> _Directions for this task_
Exact copies of the line with "Rendered at 845 by 844 pixels." and of all lines after it through the end of the entries are required, and no other lines.

== Material provided ==

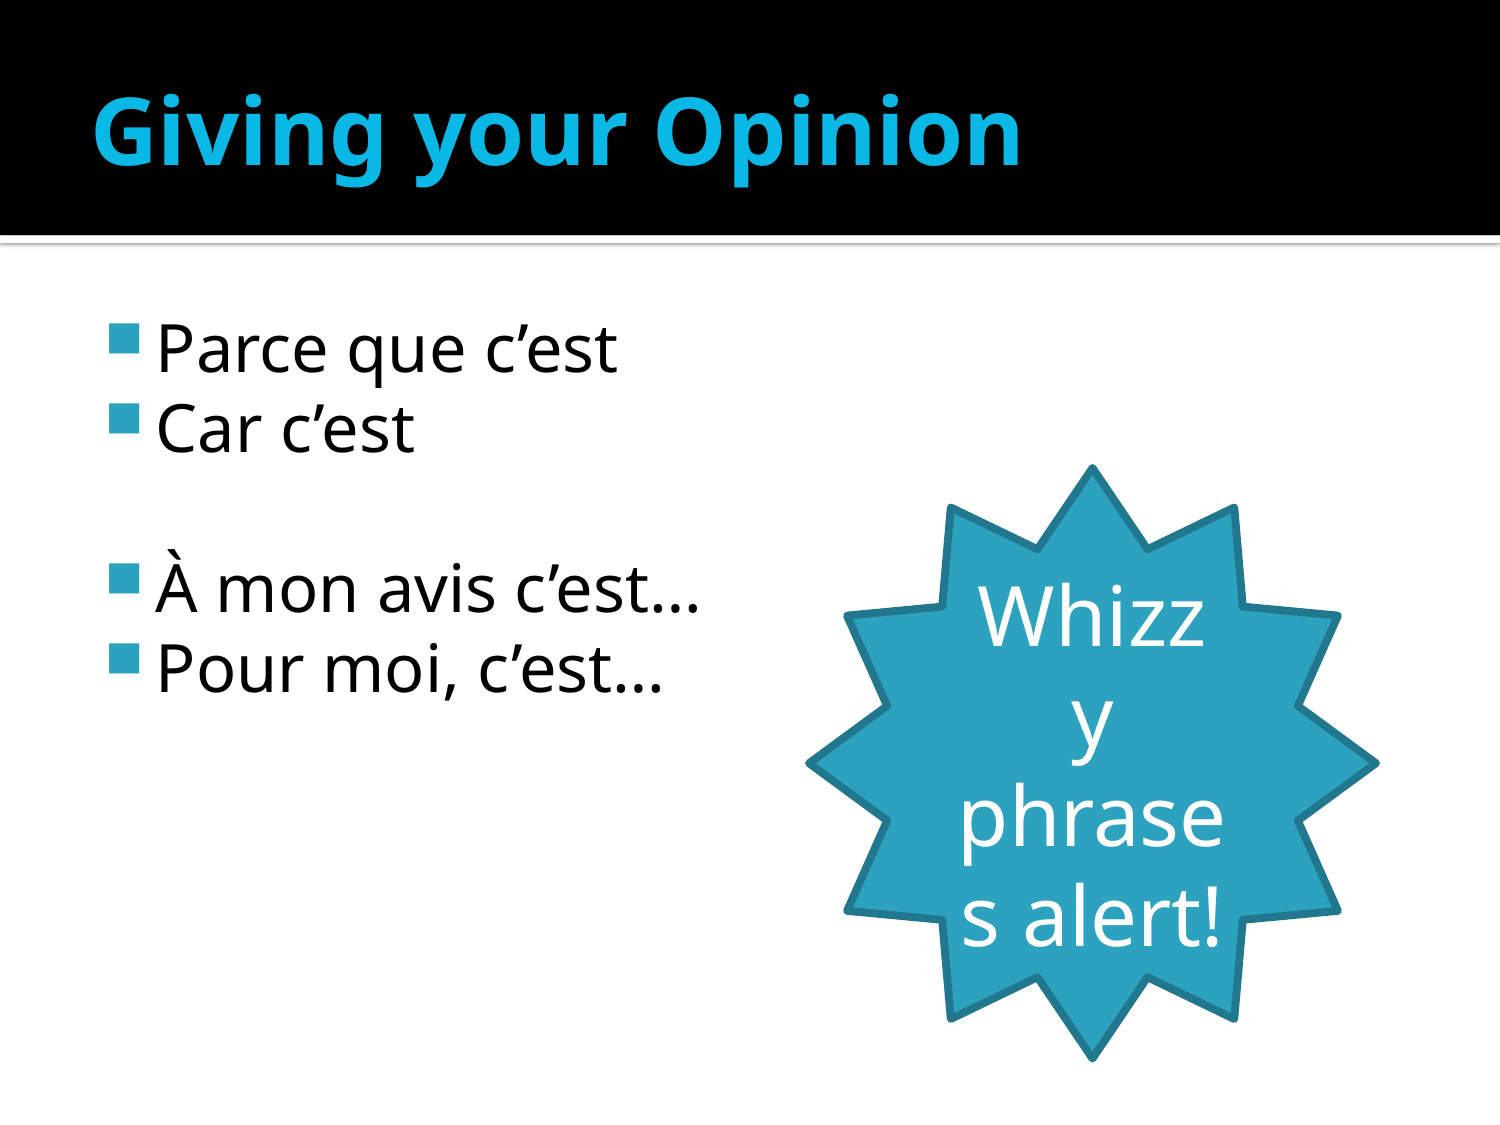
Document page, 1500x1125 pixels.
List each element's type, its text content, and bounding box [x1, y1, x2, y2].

text_box Whizzy phrases alert! [805, 464, 1380, 1063]
title Giving your Opinion [75, 25, 1425, 231]
list Parce que c’est Car c’est À mon avis c’est… Pour moi, c’est… [74, 290, 1426, 1051]
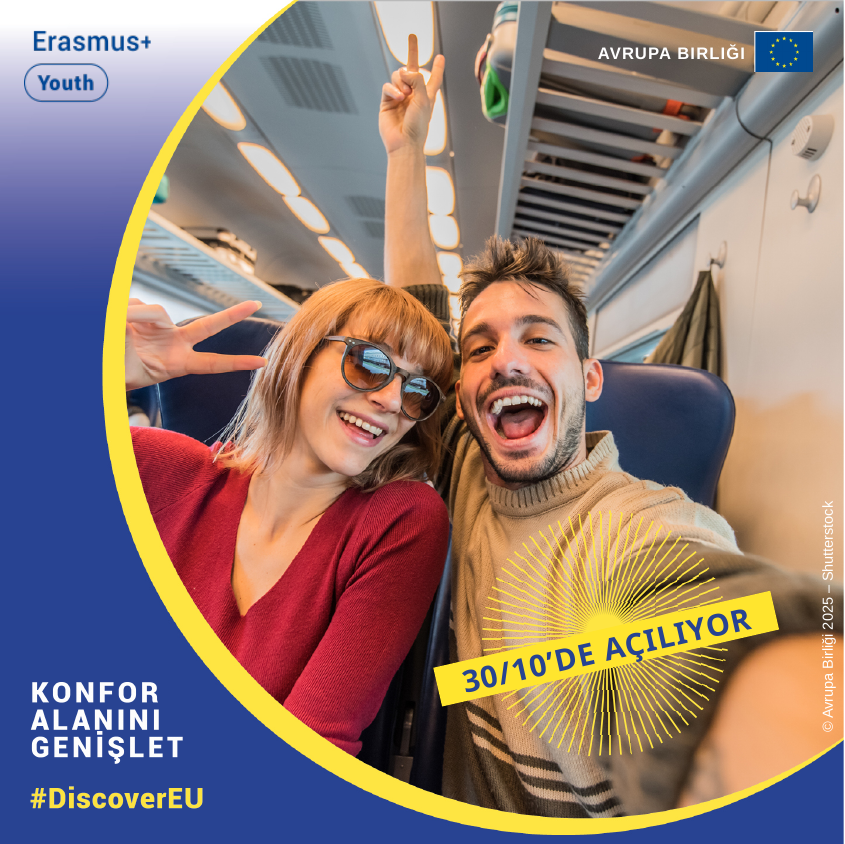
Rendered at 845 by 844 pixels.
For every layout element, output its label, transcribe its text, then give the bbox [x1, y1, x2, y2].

===

> _Solution below_
Rendered at 845 by 844 pixels.
For every layout element, output its label, transcribe its text, then give the bbox [x1, y1, x2, y2].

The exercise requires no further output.